Et franchement, je n’arrive pas vraiment à me l’expliquer, en dehors de l’hypothèse la plus probable : à savoir que j’ai vraiment beaucoup, mais alors beaucoup de mal, avec les personnages insupportables, même et surtout s’ils sont écrits comme tels. Ignatius J. Reilly est un immense trou du cul.
C’est voulu, je le sais. Encore heureux, quelque part, j’aurais eu beaucoup de mal à accepter qu’un personnage aussi imbuvable, égoïste, prétentieux, arrogant, condescendant, méchant, pingre, crade et fainéant, avec ce qui ressemble à des tendances zoophiles et quelques autres haines bien immondes, puisse représenter le sommet de l’héroïsme littéraire, même avec des aspects torturés qui expliqueraient ou pardonneraient ses errements.

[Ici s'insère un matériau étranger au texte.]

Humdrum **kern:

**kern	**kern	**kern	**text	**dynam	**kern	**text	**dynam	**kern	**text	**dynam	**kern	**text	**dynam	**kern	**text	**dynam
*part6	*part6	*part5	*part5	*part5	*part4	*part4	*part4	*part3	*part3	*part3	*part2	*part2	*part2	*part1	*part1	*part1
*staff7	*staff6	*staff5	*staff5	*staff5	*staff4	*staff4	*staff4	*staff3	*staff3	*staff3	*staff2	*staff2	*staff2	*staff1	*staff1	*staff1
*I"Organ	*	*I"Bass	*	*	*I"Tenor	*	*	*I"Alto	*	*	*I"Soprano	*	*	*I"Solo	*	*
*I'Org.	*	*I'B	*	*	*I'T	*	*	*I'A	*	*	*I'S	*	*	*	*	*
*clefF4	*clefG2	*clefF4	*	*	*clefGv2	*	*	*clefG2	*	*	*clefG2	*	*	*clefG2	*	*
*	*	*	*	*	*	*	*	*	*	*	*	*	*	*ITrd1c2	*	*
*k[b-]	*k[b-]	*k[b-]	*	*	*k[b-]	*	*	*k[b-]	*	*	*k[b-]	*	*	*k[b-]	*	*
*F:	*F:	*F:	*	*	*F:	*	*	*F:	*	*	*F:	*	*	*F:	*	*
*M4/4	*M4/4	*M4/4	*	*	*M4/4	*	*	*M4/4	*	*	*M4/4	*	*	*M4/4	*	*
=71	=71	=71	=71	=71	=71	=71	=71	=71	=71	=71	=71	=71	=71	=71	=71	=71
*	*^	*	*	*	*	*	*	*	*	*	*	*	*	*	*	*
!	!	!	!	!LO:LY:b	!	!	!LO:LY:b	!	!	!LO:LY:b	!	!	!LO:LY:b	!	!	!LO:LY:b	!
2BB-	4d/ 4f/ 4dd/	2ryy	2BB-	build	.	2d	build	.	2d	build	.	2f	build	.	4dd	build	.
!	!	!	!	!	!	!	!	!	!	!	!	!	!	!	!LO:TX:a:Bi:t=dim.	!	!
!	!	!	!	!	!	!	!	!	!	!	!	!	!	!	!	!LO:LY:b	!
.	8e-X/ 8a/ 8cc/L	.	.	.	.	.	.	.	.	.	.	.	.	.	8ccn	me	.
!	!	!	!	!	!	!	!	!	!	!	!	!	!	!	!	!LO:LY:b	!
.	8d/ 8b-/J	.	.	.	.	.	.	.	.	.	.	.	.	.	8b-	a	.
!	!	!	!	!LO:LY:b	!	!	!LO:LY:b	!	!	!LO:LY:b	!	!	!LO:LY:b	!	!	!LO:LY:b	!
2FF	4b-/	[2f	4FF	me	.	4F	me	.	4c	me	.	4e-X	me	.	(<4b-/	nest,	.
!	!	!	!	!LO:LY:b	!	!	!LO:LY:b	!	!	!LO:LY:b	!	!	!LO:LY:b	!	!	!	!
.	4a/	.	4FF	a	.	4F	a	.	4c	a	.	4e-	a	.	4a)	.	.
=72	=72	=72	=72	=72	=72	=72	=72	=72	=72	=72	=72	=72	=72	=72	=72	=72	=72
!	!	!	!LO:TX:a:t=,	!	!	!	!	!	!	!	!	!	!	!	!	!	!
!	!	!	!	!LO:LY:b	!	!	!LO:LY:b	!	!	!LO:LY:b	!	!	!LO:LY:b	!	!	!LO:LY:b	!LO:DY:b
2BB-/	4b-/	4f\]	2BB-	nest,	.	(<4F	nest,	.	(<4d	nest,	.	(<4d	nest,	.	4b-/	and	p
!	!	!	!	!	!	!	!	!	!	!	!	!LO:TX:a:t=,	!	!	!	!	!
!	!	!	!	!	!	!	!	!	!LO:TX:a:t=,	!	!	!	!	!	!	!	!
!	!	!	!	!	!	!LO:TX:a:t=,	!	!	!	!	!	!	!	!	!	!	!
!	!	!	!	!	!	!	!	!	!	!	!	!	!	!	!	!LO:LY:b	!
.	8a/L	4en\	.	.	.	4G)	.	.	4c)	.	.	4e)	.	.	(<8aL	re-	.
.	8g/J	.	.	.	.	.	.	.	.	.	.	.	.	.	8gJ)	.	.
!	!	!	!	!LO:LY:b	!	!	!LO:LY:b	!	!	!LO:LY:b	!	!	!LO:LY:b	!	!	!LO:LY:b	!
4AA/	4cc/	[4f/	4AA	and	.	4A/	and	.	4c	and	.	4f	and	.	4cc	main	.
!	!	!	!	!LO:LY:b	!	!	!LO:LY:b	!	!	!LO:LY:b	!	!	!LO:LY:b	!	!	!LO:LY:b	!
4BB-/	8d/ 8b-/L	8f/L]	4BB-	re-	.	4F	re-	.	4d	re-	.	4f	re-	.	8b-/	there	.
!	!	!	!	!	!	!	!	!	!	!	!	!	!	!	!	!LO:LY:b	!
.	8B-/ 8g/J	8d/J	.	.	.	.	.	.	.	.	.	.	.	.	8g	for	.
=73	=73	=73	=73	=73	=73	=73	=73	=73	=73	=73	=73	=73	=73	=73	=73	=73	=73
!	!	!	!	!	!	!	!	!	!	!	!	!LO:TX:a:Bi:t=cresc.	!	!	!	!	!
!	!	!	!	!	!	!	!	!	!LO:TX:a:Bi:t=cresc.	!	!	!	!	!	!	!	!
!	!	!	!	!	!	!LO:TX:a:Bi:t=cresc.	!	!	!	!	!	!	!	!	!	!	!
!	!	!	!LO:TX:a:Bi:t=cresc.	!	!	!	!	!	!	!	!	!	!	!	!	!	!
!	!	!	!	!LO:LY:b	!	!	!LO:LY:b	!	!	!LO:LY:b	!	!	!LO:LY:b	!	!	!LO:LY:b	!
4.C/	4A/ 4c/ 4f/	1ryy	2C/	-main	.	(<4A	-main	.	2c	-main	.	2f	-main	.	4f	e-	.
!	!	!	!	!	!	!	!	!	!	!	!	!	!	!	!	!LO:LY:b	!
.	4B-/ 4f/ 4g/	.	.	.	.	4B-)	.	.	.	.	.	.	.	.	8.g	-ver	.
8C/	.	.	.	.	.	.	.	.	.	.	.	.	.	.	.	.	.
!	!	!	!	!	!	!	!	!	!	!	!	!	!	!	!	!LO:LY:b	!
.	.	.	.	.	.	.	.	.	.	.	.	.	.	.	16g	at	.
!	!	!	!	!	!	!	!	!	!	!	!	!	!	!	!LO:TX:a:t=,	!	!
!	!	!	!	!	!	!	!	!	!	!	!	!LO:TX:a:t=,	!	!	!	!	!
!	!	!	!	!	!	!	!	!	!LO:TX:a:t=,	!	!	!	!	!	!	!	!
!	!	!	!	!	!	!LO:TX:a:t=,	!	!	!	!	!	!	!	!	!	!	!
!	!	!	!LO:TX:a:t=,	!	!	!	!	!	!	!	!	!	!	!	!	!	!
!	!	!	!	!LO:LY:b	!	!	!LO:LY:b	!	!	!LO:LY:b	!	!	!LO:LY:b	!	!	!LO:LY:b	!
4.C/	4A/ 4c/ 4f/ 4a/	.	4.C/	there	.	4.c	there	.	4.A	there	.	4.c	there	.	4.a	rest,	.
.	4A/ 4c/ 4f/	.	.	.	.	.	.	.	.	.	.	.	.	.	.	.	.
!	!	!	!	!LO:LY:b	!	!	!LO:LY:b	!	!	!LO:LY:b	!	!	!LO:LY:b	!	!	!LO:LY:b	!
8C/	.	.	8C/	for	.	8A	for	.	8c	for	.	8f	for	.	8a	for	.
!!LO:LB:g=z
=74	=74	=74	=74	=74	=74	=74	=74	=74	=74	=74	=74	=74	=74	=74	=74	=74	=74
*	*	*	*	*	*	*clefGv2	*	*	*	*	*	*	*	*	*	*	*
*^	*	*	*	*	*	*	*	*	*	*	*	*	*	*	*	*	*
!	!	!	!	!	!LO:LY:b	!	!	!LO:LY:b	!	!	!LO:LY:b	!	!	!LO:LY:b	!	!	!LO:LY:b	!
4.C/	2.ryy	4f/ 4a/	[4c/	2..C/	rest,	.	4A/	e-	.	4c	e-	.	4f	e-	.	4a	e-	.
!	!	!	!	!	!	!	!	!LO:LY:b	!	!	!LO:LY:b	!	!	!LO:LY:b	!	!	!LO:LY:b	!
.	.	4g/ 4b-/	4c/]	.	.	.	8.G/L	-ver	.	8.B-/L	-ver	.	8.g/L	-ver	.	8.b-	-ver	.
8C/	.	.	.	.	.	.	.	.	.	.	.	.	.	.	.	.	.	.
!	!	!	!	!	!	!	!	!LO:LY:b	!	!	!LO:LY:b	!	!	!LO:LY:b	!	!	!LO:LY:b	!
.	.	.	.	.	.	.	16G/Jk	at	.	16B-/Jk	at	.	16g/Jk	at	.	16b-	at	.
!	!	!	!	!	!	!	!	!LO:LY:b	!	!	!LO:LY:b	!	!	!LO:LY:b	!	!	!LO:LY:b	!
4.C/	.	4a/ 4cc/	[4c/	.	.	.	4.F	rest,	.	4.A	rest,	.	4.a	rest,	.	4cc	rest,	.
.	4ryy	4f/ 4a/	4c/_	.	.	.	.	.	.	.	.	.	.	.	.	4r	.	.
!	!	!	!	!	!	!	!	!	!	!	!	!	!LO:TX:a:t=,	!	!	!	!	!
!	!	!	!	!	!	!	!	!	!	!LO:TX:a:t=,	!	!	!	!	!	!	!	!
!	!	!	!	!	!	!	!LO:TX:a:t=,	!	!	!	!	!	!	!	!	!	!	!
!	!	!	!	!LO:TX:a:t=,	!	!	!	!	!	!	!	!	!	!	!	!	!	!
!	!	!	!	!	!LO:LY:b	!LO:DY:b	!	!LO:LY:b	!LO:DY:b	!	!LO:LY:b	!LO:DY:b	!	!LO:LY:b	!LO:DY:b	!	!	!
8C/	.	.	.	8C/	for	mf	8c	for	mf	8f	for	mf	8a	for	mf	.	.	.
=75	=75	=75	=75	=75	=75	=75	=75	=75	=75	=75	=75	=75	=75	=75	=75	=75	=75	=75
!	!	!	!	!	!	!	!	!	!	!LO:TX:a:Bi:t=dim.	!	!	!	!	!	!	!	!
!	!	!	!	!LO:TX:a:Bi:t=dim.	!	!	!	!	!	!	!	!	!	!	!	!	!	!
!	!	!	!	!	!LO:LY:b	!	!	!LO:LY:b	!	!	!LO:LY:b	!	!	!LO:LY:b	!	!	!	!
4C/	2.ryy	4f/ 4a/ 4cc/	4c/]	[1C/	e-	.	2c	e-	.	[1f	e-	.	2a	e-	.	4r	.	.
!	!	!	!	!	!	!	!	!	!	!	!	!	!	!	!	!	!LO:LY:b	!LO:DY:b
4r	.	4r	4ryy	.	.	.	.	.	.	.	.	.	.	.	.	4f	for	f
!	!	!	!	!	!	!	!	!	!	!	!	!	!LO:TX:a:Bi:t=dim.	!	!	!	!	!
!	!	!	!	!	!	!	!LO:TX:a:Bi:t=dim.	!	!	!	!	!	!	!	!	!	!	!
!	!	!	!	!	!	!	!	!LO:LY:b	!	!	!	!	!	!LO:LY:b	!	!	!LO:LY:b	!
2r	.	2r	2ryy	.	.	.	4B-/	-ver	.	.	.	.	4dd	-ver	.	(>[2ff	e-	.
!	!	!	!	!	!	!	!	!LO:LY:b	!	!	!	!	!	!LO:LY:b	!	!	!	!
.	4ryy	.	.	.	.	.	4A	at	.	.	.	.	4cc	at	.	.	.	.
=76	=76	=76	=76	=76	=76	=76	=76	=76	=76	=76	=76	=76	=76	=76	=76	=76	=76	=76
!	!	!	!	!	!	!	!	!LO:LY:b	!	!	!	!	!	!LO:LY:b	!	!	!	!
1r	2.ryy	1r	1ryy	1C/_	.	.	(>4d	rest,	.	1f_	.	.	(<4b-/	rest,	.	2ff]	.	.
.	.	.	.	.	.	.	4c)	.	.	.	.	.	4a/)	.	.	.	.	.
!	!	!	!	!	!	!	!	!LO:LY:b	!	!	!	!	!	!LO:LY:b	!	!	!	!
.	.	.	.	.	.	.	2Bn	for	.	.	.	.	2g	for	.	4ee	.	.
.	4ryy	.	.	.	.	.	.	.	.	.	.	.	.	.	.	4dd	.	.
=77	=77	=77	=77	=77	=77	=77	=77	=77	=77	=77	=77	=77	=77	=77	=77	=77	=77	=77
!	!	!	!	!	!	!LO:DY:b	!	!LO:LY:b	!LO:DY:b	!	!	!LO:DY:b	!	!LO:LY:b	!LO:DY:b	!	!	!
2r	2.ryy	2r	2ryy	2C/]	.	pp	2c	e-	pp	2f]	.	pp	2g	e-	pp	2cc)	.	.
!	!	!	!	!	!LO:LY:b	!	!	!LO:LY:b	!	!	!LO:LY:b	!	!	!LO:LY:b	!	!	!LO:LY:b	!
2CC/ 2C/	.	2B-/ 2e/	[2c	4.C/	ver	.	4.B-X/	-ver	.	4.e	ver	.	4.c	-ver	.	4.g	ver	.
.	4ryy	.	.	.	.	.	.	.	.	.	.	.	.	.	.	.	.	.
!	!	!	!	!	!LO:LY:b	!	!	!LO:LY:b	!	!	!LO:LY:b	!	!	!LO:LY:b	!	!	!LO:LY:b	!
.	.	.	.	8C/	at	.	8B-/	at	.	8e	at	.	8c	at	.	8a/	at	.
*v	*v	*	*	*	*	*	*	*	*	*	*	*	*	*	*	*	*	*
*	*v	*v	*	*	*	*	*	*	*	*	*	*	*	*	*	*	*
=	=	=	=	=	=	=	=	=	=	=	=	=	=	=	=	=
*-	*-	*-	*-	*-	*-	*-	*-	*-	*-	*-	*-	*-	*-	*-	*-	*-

Et quelque part, que cet effroyable être humain soit aussi bien écrit, avec un bon paquets de complexités confinant ponctuellement à mes yeux à une forme de neuro-atypie avant l’heure le rendant encore plus organique à mes yeux, c’est à mettre au crédit de John Kennedy Toole. C’est balaise, de réussir à écrire une distribution aussi variée et aussi crédible, dans le genre de ce que j’identifierais comme la comedy of errors, avec une sorte de vibe Frères Coen, un peu noire, un peu tendre, un peu moqueuse, un peu cynique. C’est pas un coquetèle facile à équilibrer.
Si cette fois, je ne suis pas allé au bout, c’est uniquement parce que je n’avais pas la force de continuer à m’infliger les errements égotiques d’Ignatius. Je me considère comme un lecteur assez solide de l’estomac, mais j’avoue que la limite de mon plaisir s’aligne souvent avec la médiocrité et la malveillance banales de l’humanité ; j’ai assez d’émotions négatives à gérer dans la vraie vie pour me les voir reproduites dans ce que je lis, même si c’est bien écrit. Surtout si c’est bien écrit, d’ailleurs : j’ai une faible tolérance à l’égard de l’esthétisation de ce que je trouve moralement moche. M. Reilly a une verve indiscutable, et John Kennedy Toole à travers lui, qu’il met très souvent à profit pour des scènes confondantes de réalisme et de satire ; mais ça ne suffit pas pour me faire apprécier une lecture, aujourd’hui, surtout quand je sais – ou crois savoir – où l’ensemble va.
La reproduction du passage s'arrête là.